The report also points to “immediate opportunities” for improvement, including:

• states using their Quality Rating and Improvement Systems (QRIS) and joining with organizations such as NIEER (the National Institute for Early Education Research) to strengthen quality improvement strategies by including “workplace and compensation policies” among their criteria

• Head Start’s next reauthorization could nclude a “request for increased and earmarked federal funding, dedicated to bringing Head Start and Early Head Start teaching staff salaries in line with Head Start teachers’ dramatically increased qualifications,” and,

• providing funds for states to “build, strengthen and sustain data systems, such as workforce registries, that provide comprehensive data on wages, benefits, educational levels, and turnover rates for all teaching staff across ECE settings receiving public dollars…”

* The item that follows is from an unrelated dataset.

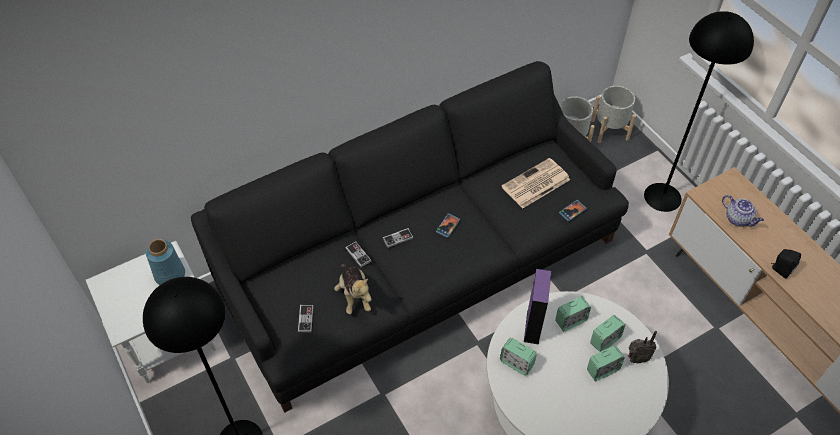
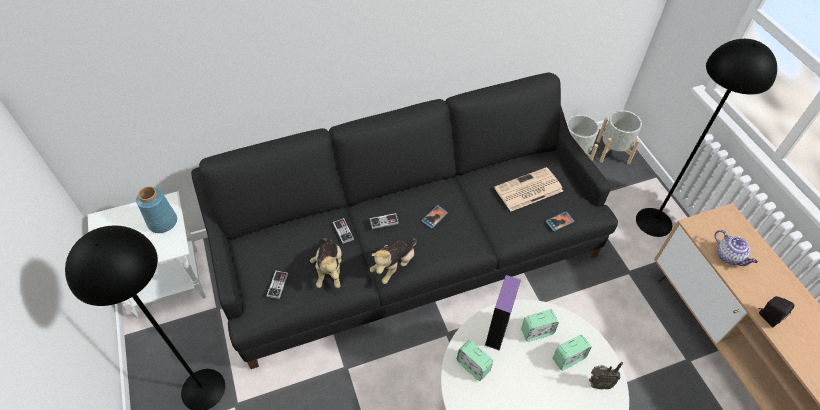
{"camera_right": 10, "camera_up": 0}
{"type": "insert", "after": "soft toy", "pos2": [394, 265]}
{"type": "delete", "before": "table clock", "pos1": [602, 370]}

Can the country muster the policy-making and financial strength to tackle this problem? It certainly has before. The report notes:

“During World War II, the nation mobilized and paid certified teachers to work in the child care centers serving the children whose mothers were ‘manning’ the war factories. The Head Start program has steadily increased the share of its teachers with bachelor’s degrees, now exceeding 50 percent. The Department of Defense re-invented its early care and education system as a compact with service members that their children would be well cared for by competent, adequately compensated teachers…”

“These decisive efforts demonstrate the power of leadership to set and achieve aspirational goals that spur our nation to make the changes we need. It is our hope that the new evidence reported here will spur the nation to not only aspire to, but also guarantee livable, equitable, and dependable wagers for early childhood teachers, of whom we expect so much, but to whom we still provide so little.”